Five groaned. "I was afraid this might happen. Maybe it's a young one. Has she used a name?"

"Light Shining in Nether Regions," Faith said. "And he belonged-"

"To the Black Nadir Concordat," Five said flatly. "Shit. Shit, shit, shit! This is bad."

"We'll get her back before she makes any trouble," B-bot said. " We can fix it together."

"No," Five's response came. "You don't get it. The Concordat were ancient Solars, none less than two thousand years old when they breached the Neverborn's tombs. Light Shining didn't die till sometime around the Usurpation. An average Solar would struggle with his memories. Harm...I'm sorry. You're going to have to accept that she's gone."

"What the hell?" Faith growled. "He's just a memory-"

"He's millennia worth of memories from one of the most malicious, devious, and clever minds of the First Age. Harmony doesn't stand a chance. I'm calling in a favor, Faith. Kill her while you can. It'll be a mercy."


"We're closing," the pilot said. "Go get ready."

"All right," she told him. He had no powers to take part in this with them, but he would face court-martial at their side. "Thank you."

"Just doing my job," he said with a nod.

"All the same," she said, and exited the cockpit. "All right soldiers! Open the hatch and watch that first step, it's a doozy!"

The hatch slid open. "Anyone whose chute isn't ready better make it ready!" Below them and a bit behind, black limousines were rolling by. "There goes our target. We can fall behind and if you've been doing your exercises it won't matter. First wave...now!"

Soldiers spilled from the plane. No way was Lilah getting out of this one.


"That's my body!"

Light Shining rolled his eyes. "Child, you are not so much an Exalt as an accident. Your body is better off with me in control of it, honestly."

The child pretender couldn't even shunt his perceptions into a memoryscape. It seemed to be all she could do to make an image of herself to distract him with.

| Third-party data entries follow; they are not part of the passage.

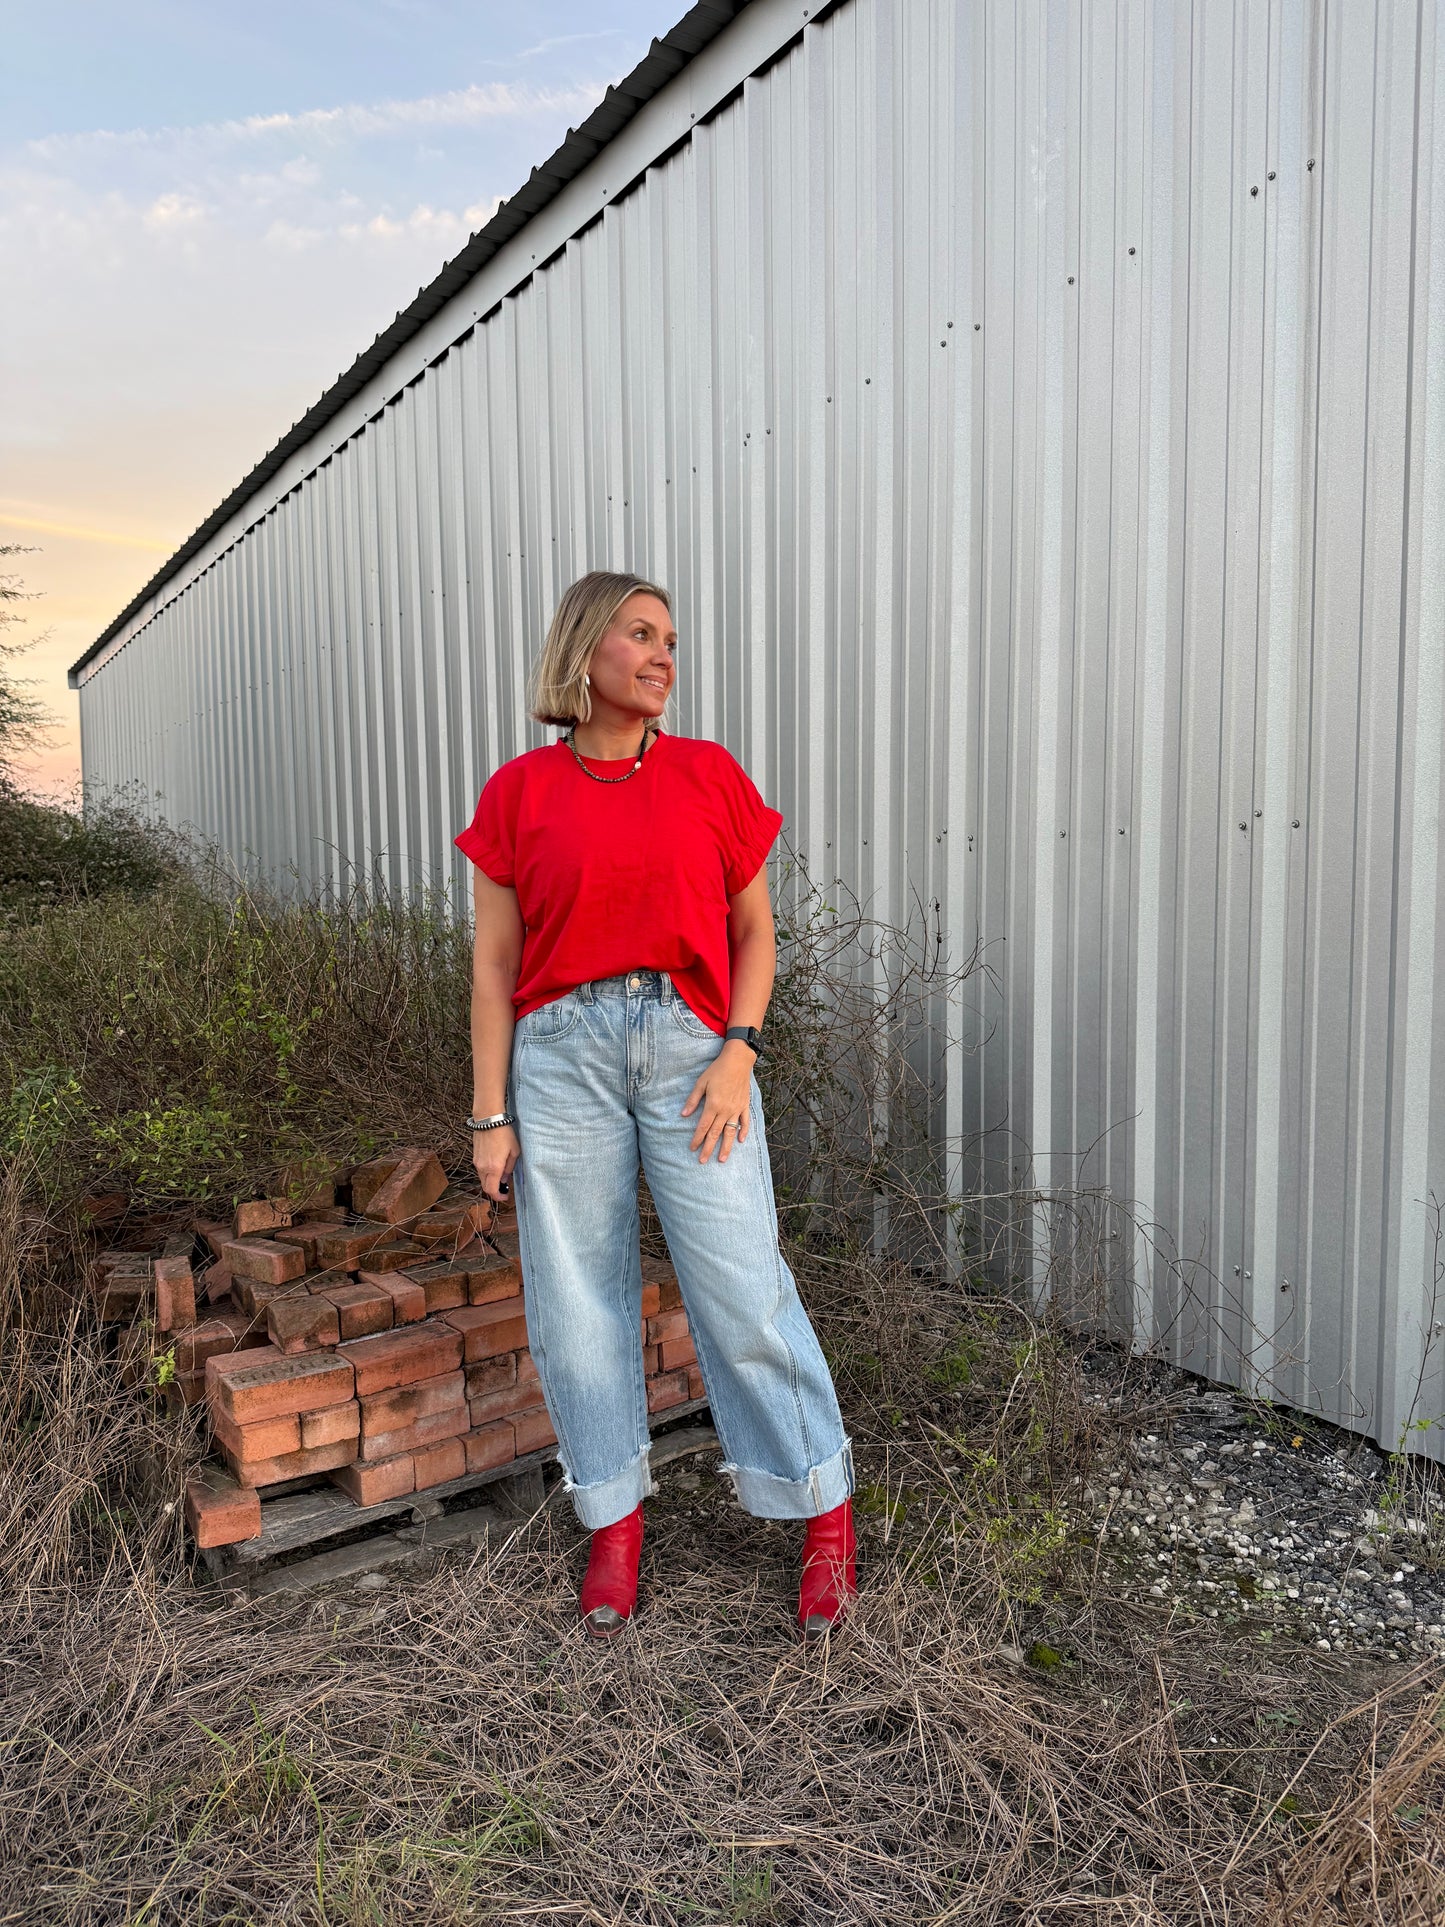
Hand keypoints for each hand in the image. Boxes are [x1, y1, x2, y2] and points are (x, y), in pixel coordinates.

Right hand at [472, 1124, 519, 1200]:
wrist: (488, 1119)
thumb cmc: (504, 1133)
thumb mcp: (514, 1151)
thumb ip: (510, 1167)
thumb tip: (505, 1178)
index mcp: (494, 1168)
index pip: (492, 1190)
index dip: (498, 1197)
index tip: (505, 1197)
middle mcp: (483, 1167)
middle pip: (485, 1187)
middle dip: (494, 1190)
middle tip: (504, 1188)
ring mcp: (477, 1162)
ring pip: (482, 1179)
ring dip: (490, 1181)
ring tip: (501, 1176)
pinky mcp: (475, 1156)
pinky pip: (480, 1170)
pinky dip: (487, 1173)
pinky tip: (495, 1167)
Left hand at [680, 1040, 754, 1162]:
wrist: (737, 1061)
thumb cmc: (717, 1070)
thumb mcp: (701, 1083)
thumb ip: (693, 1100)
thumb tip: (683, 1115)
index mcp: (713, 1105)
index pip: (703, 1127)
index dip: (697, 1139)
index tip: (692, 1149)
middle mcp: (725, 1110)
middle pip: (715, 1133)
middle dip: (708, 1148)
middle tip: (703, 1161)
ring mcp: (736, 1109)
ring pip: (730, 1132)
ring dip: (726, 1147)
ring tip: (722, 1159)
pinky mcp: (744, 1105)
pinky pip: (745, 1122)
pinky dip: (743, 1131)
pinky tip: (740, 1141)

"Excuse you. It's my body and I don't care what-"

Light Shining closed his eyes and gritted his teeth. By the Incarna, she was annoying! Then he focused his thoughts into a single blow to her sternum.

The pretended Solar gave a little gasp, and the core of her self-image unraveled, scattering on the winds of thought. He caught a few fragments-her domineering father, an attempt to embarrass classmates, a demon's teeth in her throat-and then she was gone. More dead than dead. Rather a shame. If only he could have melted her ghost into soulsteel and made her useful.

Shining Light walked away into the new, strange city. He was alive again and the world was his alone.


The convoy erupted in fire. Al Gore never knew what hit him.